____ GETOOND MATERIAAL
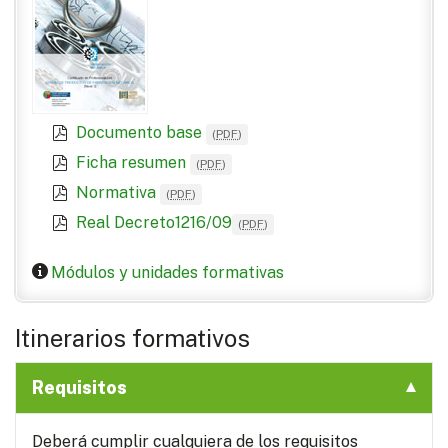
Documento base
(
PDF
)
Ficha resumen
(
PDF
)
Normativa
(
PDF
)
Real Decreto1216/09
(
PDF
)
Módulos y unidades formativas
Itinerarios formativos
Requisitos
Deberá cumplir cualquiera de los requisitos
________
____ GETOOND MATERIAAL
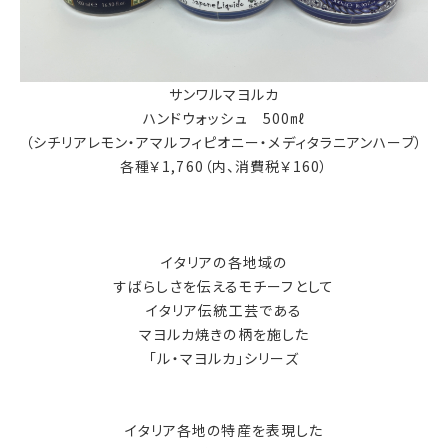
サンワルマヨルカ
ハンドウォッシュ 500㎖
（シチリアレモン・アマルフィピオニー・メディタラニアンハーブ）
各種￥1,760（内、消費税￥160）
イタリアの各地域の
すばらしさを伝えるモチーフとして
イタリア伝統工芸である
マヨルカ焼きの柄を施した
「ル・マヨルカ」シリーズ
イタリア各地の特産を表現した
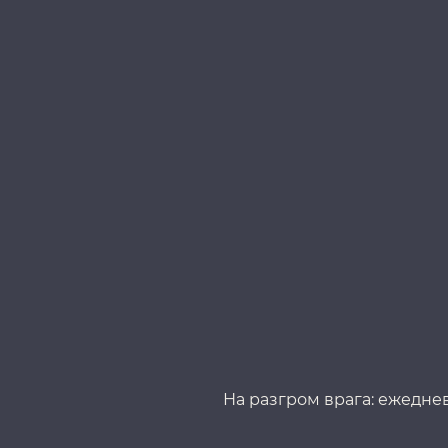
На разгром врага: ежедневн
________
Geef het deel van het materiaal dat opent met de regel met "Documento base" en sluit met de regel met "Deberá cumplir cualquiera de los requisitos", beide inbegrepen, weer als een JSON-lijst van strings met één string per regel en zonder lege regels.

## RESULTAAT:
[
  "Documento base",
  "(",
  "PDF",
  ")",
  "Ficha resumen",
  "(",
  "PDF",
  ")",
  "Normativa",
  "(",
  "PDF",
  ")",
  "Real Decreto1216/09",
  "(",
  "PDF",
  ")",
  "Módulos y unidades formativas",
  "Itinerarios formativos",
  "Requisitos",
  "Deberá cumplir cualquiera de los requisitos"
]